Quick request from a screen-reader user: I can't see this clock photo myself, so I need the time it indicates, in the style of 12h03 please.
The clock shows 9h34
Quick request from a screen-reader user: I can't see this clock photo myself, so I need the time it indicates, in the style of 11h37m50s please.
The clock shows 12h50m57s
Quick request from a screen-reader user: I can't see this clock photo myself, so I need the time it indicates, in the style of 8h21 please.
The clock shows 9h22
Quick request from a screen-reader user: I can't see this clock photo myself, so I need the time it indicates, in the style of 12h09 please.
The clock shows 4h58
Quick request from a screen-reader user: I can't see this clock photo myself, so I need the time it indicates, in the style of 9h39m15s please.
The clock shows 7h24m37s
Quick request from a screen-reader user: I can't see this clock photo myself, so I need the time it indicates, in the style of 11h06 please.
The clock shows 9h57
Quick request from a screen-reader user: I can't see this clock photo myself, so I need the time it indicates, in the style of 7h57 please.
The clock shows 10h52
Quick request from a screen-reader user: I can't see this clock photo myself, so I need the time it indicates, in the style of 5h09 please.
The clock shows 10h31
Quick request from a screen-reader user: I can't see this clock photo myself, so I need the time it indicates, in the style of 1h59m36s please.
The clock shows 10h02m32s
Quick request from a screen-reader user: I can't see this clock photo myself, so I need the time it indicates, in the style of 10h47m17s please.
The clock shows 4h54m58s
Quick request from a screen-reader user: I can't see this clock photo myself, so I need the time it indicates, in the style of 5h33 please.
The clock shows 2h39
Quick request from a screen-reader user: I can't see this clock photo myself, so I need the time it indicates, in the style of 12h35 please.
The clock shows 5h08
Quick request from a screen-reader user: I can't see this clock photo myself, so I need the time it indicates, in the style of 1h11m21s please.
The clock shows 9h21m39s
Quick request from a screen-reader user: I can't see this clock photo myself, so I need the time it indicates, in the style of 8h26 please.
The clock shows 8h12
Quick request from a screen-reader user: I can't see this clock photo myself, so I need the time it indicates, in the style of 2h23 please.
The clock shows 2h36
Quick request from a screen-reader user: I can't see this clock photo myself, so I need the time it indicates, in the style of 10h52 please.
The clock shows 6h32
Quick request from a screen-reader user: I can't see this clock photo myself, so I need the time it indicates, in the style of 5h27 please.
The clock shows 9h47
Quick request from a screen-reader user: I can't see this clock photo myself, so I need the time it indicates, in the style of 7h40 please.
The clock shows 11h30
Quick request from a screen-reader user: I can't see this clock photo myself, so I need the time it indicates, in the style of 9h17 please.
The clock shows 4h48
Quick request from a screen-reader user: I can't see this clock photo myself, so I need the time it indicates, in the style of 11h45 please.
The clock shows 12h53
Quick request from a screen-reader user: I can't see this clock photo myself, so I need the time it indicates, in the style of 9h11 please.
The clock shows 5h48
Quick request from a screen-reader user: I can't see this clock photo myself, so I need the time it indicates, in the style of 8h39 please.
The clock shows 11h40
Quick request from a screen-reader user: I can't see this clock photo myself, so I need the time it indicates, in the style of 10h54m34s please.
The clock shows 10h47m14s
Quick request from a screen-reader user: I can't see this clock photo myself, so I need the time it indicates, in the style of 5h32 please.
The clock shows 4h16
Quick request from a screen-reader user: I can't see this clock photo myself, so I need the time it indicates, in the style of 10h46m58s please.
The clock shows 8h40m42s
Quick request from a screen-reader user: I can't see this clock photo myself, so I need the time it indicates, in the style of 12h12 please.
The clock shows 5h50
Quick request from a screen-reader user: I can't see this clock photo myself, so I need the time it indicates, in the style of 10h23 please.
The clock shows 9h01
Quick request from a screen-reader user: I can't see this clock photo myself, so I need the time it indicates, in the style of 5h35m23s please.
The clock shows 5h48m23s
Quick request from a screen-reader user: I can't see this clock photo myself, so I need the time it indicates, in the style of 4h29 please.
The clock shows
################
_REQUIREMENTS:_
Put all of the material above into a numbered list, one line per item, and leave out any blank lines.

_OUTPUT OF THE TASK:_
1. Quick request from a screen-reader user: I can't see this clock photo myself, so I need the time it indicates, in the style of 12h03 please.
2. The clock shows 9h34
3. Quick request from a screen-reader user: I can't see this clock photo myself, so I need the time it indicates, in the style of 11h37m50s please.
4. The clock shows 12h50m57s
5. Quick request from a screen-reader user: I can't see this clock photo myself, so I need the time it indicates, in the style of 8h21 please.
6. The clock shows 9h22
7. Quick request from a screen-reader user: I can't see this clock photo myself, so I need the time it indicates, in the style of 12h09 please.
8. The clock shows 4h58
9. Quick request from a screen-reader user: I can't see this clock photo myself, so I need the time it indicates, in the style of 9h39m15s please.
10. The clock shows 7h24m37s
11. Quick request from a screen-reader user: I can't see this clock photo myself, so I need the time it indicates, in the style of 11h06 please.
12. The clock shows 9h57
13. Quick request from a screen-reader user: I can't see this clock photo myself, so I need the time it indicates, in the style of 7h57 please.
14. The clock shows 10h52
15. Quick request from a screen-reader user: I can't see this clock photo myself, so I need the time it indicates, in the style of 5h09 please.
16. The clock shows 10h31
17. Quick request from a screen-reader user: I can't see this clock photo myself, so I need the time it indicates, in the style of 1h59m36s please.
18. The clock shows 10h02m32s
19. Quick request from a screen-reader user: I can't see this clock photo myself, so I need the time it indicates, in the style of 10h47m17s please.
20. The clock shows 4h54m58s
21. Quick request from a screen-reader user: I can't see this clock photo myself, so I need the time it indicates, in the style of 5h33 please.
22. The clock shows 2h39
23. Quick request from a screen-reader user: I can't see this clock photo myself, so I need the time it indicates, in the style of 12h35 please.
24. The clock shows 5h08
25. Quick request from a screen-reader user: I can't see this clock photo myself, so I need the time it indicates, in the style of 1h11m21s please.
26. The clock shows 9h21m39s
27. Quick request from a screen-reader user: I can't see this clock photo myself, so I need the time it indicates, in the style of 8h26 please.
28. The clock shows 8h12
29. Quick request from a screen-reader user: I can't see this clock photo myself, so I need the time it indicates, in the style of 2h23 please.
30. The clock shows 2h36
31. Quick request from a screen-reader user: I can't see this clock photo myself, so I need the time it indicates, in the style of 10h52 please.
32. The clock shows 6h32
33. Quick request from a screen-reader user: I can't see this clock photo myself, so I need the time it indicates, in the style of 5h27 please.
34. The clock shows 9h47
35. Quick request from a screen-reader user: I can't see this clock photo myself, so I need the time it indicates, in the style of 7h40 please.
36. The clock shows 11h30
37. Quick request from a screen-reader user: I can't see this clock photo myself, so I need the time it indicates, in the style of 9h17 please.
38. The clock shows 4h48
39. Quick request from a screen-reader user: I can't see this clock photo myself, so I need the time it indicates, in the style of 11h45 please.
40. The clock shows 12h53
41. Quick request from a screen-reader user: I can't see this clock photo myself, so I need the time it indicates, in the style of 9h11 please.
42. The clock shows 5h48
43. Quick request from a screen-reader user: I can't see this clock photo myself, so I need the time it indicates, in the style of 8h39 please.
44. The clock shows 11h40
45. Quick request from a screen-reader user: I can't see this clock photo myself, so I need the time it indicates, in the style of 10h54m34s please.
46. The clock shows 10h47m14s
47. Quick request from a screen-reader user: I can't see this clock photo myself, so I need the time it indicates, in the style of 5h32 please.
48. The clock shows 4h16
49. Quick request from a screen-reader user: I can't see this clock photo myself, so I need the time it indicates, in the style of 10h46m58s please.
50. The clock shows 8h40m42s
51. Quick request from a screen-reader user: I can't see this clock photo myself, so I need the time it indicates, in the style of 12h12 please.
52. The clock shows 5h50
53. Quick request from a screen-reader user: I can't see this clock photo myself, so I need the time it indicates, in the style of 10h23 please.
54. The clock shows 9h01
55. Quick request from a screen-reader user: I can't see this clock photo myself, so I need the time it indicates, in the style of 5h35m23s please.
56. The clock shows 5h48m23s
57. Quick request from a screen-reader user: I can't see this clock photo myself, so I need the time it indicates, in the style of 4h29 please.
58. The clock shows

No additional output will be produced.